1.3 and 2.1.

1.3 and 2.1.

1)Main Points
Chapter 1.3 deals with rates of change and how to calculate them, especially if they are not constant. The average rate of change can be modeled as the Change in the dependent variable / the change in the independent variable. For a function to be increasing, the values of F(x) must increase as x increases. Chapter 2.1 discusses using the derivative to calculate the instantaneous rate of change as opposed to the rate of change over a long period time. The instantaneous velocity of an object can be determined by taking the limit of the average velocity of the object at smaller and smaller time intervals. The instantaneous rate of change of a function f at a is called the "derivative" of f at a, this is written as f'(a). The derivative is the same thing as a) the slope of the graph at that point and b) the slope of a line tangent to that exact point. The derivative can be calculated mathematically by subtracting a very small change in the dependent variable by a the same change in the independent variable. For example: you know that the rate of change is the change in y divided by the change in x. And you know that y=f(x).
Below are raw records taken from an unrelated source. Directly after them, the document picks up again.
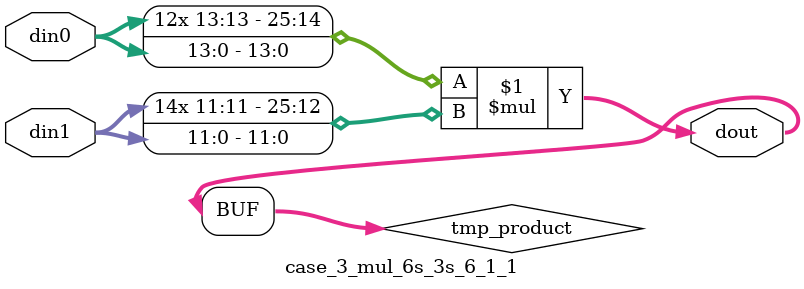
<source format=v>

`timescale 1 ns / 1 ps

 module case_3_mul_6s_3s_6_1_1(din0, din1, dout);
parameter ID = 1;
parameter NUM_STAGE = 0;
parameter din0_WIDTH = 14;
parameter din1_WIDTH = 12;
parameter dout_WIDTH = 26;

input [din0_WIDTH - 1 : 0] din0; 
input [din1_WIDTH - 1 : 0] din1; 
output [dout_WIDTH - 1 : 0] dout;

wire signed [dout_WIDTH - 1 : 0] tmp_product;



























assign tmp_product = $signed(din0) * $signed(din1);








assign dout = tmp_product;





















endmodule

</source>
So with two points, a and (a+.0001) you can in the derivative of f(x) at a by doing {f(a+.0001)- f(a)/ (a+.0001) - a}.

2)Challenges

On a distance over time graph it is easy to forget that the slope between two points is the average velocity. The concept of limits is something that I've only had a little bit of exposure to but it makes sense when calculating something at in instant in time. It will be important for me to keep in mind that it is not an exact number. Also it is sometimes difficult to recognize the tangent line of a curve in an exact spot.

3)Reflections


The use of derivative seems to have lots of practical applications regarding speeds of objects and many inconstant rates of change. The book used the example of a grape fruit thrown up into the air and calculated its average speed. The derivative could have been applied in this situation calculate the instantaneous speed of the grapefruit instead of just the average speed. There are many real world applications for this chapter, probably more so than linear functions because usually things in the world don't change at constant rates.